The conversation over coffee started off well enough.
Around 8 a.m. on Friday, Representative Ralph Norman was holding court inside a diner in Rock Hill, S.C., where he would spend the next hour hearing from constituents.
Struck by the red T-shirts worn by members of an advocacy group, Mr. Norman started by talking about guns, a discussion the group wanted to have.
Mr. Norman, a Republican, has faced heavy criticism for what happened shortly after.
At some point, the lawmaker reached into his blazer pocket, pulled out his gun and put it on a table in what he later said was an attempt to show that firearms themselves are not dangerous.
In a statement on Saturday, Mr. Norman, who has a concealed-weapon permit, defended his action, saying that what he did was not dangerous.
“I safely placed my gun on the table, pointed away from people,” he said. “The restaurant does not ban concealed weapons and I believe no laws were broken.”
Still, South Carolina’s Democratic Party has called on the authorities to revoke his permit and investigate. The party has pointed to a state statute that says it is illegal for a person to “present or point” a firearm at another person.
“As I was sitting there, I was thinking, ‘I don’t think what he’s doing is legal,’” Lori Freemon, a volunteer with Moms Demand Action for Gun Sense in America, said on Saturday.
Ms. Freemon, who said she was one of about a dozen constituents at the meeting, said Mr. Norman told the group his gun was loaded. He asked many times if they felt safer, she said.

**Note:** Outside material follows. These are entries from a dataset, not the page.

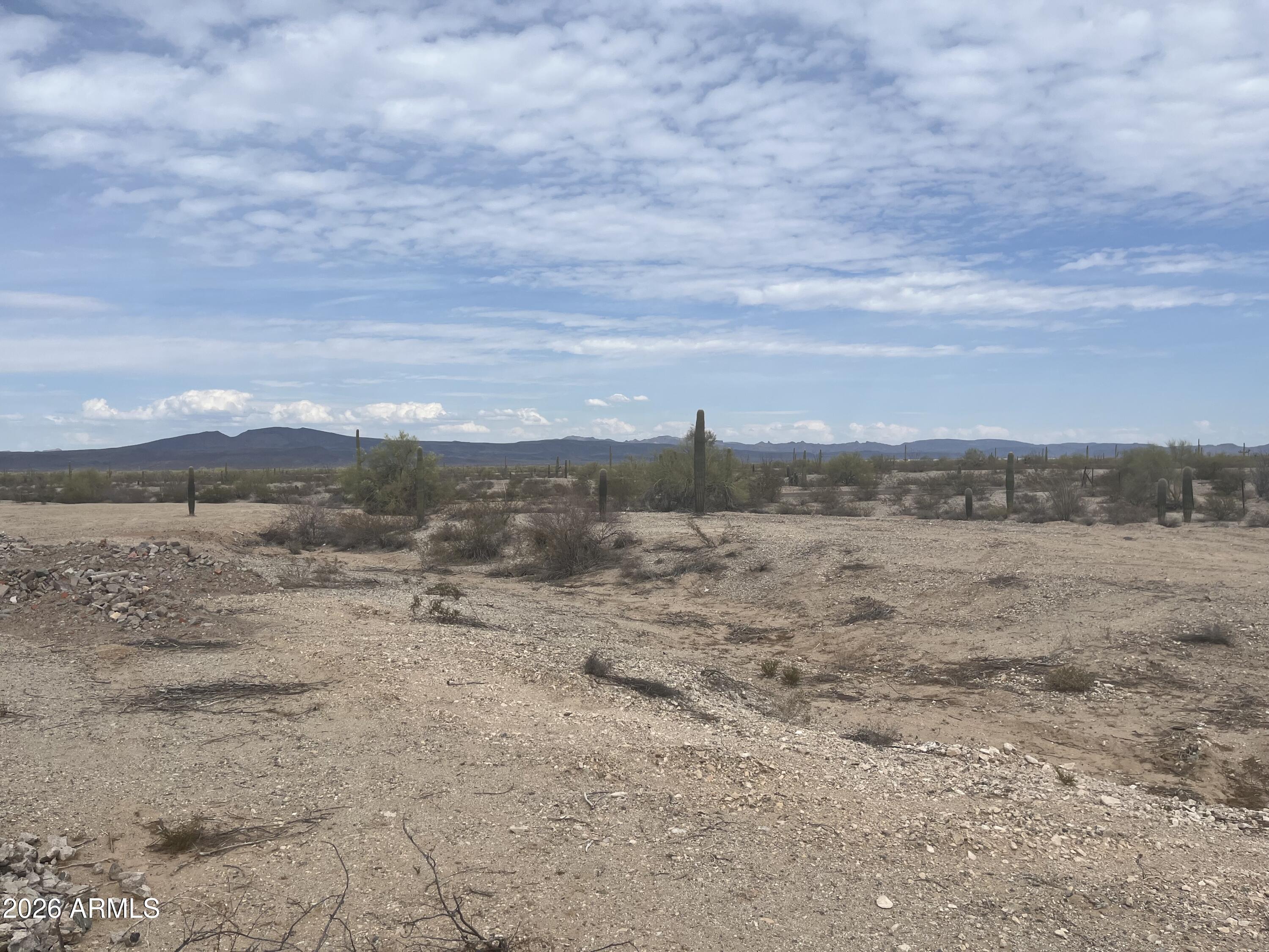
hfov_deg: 67.3
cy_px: 476
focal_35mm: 26
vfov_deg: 53.1
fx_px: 953
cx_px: 634
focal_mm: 5.1
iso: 50
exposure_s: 1/6494
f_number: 1.6
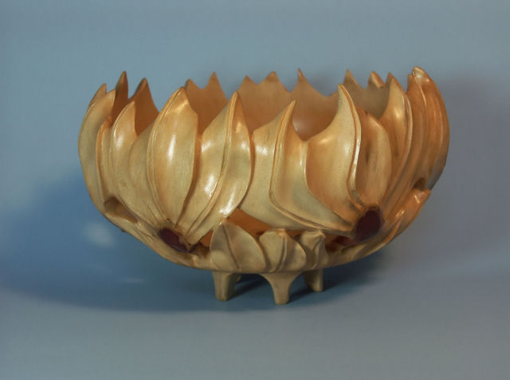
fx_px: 1234
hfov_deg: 23.4
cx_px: 255
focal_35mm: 84
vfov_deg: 17.5
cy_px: 190
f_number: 4.5
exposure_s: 1/125
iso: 100
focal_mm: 21.57
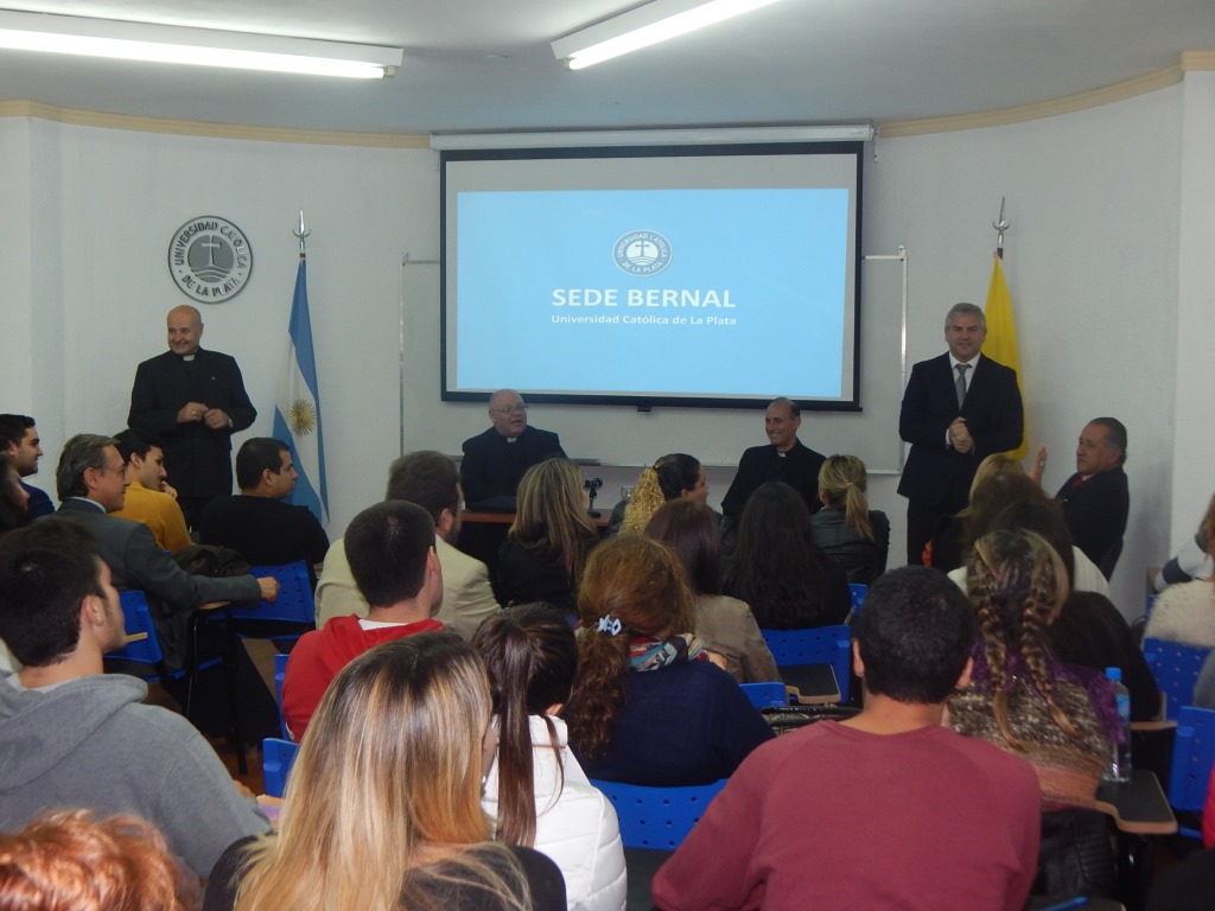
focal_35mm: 48
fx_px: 1685
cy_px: 456
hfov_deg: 39.7
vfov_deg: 30.3
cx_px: 608
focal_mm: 8.6
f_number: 3.7
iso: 200
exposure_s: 1/30
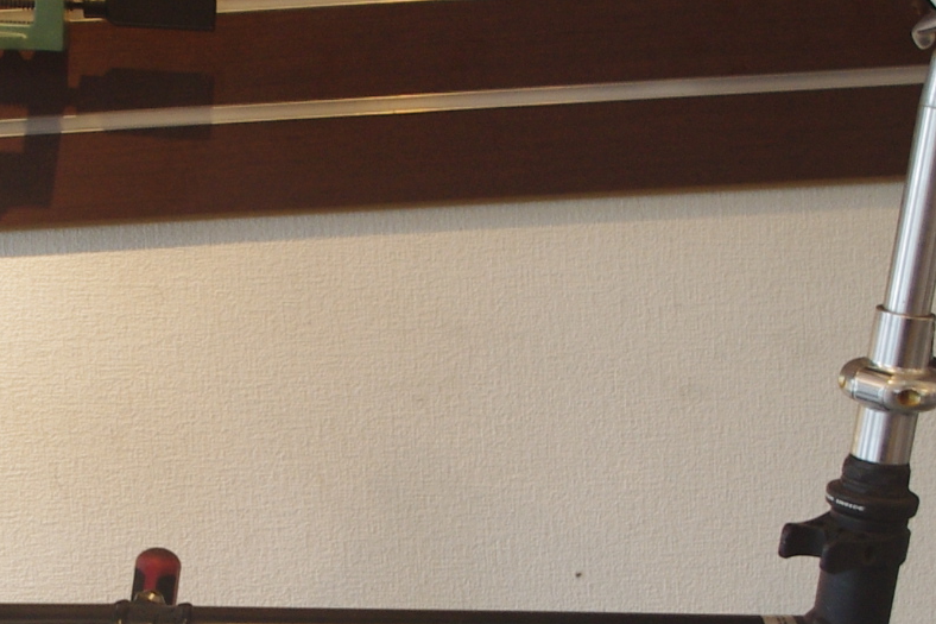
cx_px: 169
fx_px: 3041
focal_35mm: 117
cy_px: 561
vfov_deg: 11.6
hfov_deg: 17.3
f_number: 4
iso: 400
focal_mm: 20
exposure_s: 1/50
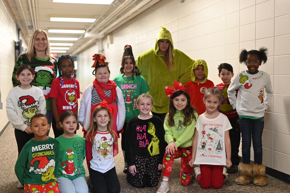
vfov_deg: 26.9
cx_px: 145
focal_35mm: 50
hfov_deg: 39.6
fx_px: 402
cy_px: 96
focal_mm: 50
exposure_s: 1/125
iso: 2800
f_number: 2.8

Mr. Norman left the gun on the table for five to 10 minutes, Ms. Freemon added, then put it back in his blazer after a beeper went off, which prompted an aide to warn that the conversation would end soon. The firearm, she said, appeared to be a small handgun.
“I was very angry,” Ms. Freemon, 44, said. “I felt like it was a move to intimidate.”
Trav Robertson, the chairman of the South Carolina Democratic Party, said the group would not stop pressing for answers.
“You’ve got a Republican congressman, who should know the state law, breaking the law or saying, ‘This law doesn’t affect me because I’m a legislator,’” Mr. Robertson said on Saturday. “We’re not going to let this drop.”
In his statement, Mr. Norman said that no constituents said they were threatened and that none left the meeting early. “In fact, we continued with our discussion, laughed, smiled, shook hands and snapped pictures together,” he said.
The statement did not say whether the gun was loaded.
Mr. Norman also accused Moms Demand Action of being “hellbent on repealing the Second Amendment and banning guns.”
“It is sad and disappointing that national gun control groups stoop to this sort of backhanded tactic to push their radical agenda,” he said.
In an interview with The Post and Courier, Mr. Norman argued more bluntly for his right to own a gun.
Referring to the former Democratic congresswoman who was shot outside an Arizona supermarket in 2011, he said: “I’m not going to be a Gabby Giffords.”